There is just one month left to find forgotten cash and pensions through the Unclaimed Assets Register before it shuts down for good on 31 August.
Almost 20 million people could have thousands of pounds sitting in lost accounts and policies, according to recent calculations by Gretel, a tracing service.
It predicted that £50bn is currently unclaimed in the UK, the vast majority of which – £37bn – is thought to be locked away in old pensions.
The UAR, run by credit rating firm Experian, has been an important tool for consumers in search of forgotten pensions, bank accounts, Premium Bonds, investments and insurance policies. But now, after 20 years, Experian is closing the database, saying it is no longer a priority for the business.
Jai Baker of Link Group, a record keeping firm, said reconnecting people with their assets is “a fundamental role of the financial services industry” and added that the closure of the service – which contains 4.5 million records from around 80 financial providers – has brought the issue of dormant assets under the spotlight.
Currently, there is no obligation for providers to list their lost assets centrally, creating a disparate market for tracing lost assets that can be difficult for consumers to navigate. Services like Police Detective, a tool for finding insurance policies, and Money Helper’s Pension Tracing Service are free to use, but only allow customers to search for specific assets.
This makes these less useful, for example, for executors searching for lost inheritances.
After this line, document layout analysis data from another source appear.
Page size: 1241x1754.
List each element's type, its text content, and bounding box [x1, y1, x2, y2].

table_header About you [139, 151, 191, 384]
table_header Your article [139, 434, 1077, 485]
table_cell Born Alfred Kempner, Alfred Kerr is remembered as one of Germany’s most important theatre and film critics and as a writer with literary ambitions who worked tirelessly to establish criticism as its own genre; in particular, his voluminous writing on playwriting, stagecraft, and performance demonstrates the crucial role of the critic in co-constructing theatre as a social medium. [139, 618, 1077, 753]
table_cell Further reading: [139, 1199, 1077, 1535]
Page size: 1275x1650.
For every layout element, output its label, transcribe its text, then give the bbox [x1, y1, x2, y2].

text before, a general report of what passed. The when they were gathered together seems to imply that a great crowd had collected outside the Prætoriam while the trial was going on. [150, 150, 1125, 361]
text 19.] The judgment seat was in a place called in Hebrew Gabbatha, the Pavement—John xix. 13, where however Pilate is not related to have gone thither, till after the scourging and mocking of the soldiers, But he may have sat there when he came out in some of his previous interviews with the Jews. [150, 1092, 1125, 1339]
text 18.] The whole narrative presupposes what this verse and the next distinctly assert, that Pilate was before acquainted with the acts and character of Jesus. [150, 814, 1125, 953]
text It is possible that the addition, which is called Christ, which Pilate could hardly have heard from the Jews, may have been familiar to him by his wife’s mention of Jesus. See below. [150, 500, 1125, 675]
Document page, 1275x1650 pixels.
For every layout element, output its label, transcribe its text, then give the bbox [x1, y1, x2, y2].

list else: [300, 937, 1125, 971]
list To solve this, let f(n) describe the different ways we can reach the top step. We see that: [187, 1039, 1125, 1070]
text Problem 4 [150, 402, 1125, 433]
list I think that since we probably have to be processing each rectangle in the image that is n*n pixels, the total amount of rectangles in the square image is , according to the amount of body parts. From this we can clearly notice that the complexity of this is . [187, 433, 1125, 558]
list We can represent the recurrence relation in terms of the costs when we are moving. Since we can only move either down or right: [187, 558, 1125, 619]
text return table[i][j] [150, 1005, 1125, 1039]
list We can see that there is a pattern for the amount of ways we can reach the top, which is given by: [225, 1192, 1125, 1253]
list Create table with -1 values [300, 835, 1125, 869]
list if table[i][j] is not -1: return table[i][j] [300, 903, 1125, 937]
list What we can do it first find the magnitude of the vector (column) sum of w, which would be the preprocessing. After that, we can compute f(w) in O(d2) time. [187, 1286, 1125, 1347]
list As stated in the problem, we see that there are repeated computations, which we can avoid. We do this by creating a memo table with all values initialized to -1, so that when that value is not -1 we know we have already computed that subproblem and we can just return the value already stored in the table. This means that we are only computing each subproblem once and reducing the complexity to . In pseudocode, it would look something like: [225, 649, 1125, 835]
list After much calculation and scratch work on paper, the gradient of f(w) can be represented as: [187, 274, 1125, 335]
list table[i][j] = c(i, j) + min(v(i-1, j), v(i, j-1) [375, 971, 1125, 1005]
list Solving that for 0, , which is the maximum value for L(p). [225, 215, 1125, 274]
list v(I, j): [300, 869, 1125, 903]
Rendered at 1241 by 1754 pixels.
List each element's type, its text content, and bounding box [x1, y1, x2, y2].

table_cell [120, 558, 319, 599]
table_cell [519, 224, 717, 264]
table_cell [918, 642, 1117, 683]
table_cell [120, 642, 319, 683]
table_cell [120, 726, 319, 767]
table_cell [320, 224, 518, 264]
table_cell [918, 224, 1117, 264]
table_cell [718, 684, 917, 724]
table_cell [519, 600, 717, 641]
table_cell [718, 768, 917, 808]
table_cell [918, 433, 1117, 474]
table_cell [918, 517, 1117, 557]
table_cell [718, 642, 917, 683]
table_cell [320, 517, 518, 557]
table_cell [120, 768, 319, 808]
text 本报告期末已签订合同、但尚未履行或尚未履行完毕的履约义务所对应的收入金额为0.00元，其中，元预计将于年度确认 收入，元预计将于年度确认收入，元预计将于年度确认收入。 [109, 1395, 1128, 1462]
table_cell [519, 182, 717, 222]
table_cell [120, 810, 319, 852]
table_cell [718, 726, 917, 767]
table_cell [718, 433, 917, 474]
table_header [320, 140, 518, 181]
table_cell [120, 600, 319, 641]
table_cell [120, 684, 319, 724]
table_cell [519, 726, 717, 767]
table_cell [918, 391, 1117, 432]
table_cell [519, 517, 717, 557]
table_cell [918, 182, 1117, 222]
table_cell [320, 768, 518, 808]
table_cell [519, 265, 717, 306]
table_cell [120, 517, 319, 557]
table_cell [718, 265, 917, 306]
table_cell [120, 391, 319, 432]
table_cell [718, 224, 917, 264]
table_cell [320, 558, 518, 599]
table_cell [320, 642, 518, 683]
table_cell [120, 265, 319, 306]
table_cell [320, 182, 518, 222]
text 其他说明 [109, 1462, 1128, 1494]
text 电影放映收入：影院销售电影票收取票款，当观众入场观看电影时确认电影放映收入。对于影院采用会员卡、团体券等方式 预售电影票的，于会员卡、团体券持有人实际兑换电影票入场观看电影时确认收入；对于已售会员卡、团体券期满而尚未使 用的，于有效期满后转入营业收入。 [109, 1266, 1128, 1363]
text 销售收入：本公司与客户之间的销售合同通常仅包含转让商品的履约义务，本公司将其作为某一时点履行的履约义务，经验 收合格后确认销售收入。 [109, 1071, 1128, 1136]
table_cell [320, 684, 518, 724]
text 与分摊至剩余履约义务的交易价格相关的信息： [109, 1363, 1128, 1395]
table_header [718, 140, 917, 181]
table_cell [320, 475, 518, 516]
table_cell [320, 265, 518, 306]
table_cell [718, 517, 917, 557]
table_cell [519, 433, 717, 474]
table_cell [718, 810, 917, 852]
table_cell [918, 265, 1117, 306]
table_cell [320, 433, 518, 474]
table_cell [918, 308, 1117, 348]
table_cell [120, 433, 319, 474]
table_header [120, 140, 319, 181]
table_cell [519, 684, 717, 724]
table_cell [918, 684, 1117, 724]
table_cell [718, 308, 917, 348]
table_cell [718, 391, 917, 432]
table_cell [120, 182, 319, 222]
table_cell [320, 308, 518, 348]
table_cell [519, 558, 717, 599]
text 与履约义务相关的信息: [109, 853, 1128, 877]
In these situations, you could use a service like Inheritance Data, which allows people to search across a range of financial accounts.
Daniel Cane of Inheritance Data pointed out that the UAR “could only search through the data of a limited number of companies.”
Last year, the Government announced it was expanding its Dormant Asset Scheme to include insurance policies, pension pots and investments. It is hoped the scheme’s expansion could help more people find out if they’re due a windfall.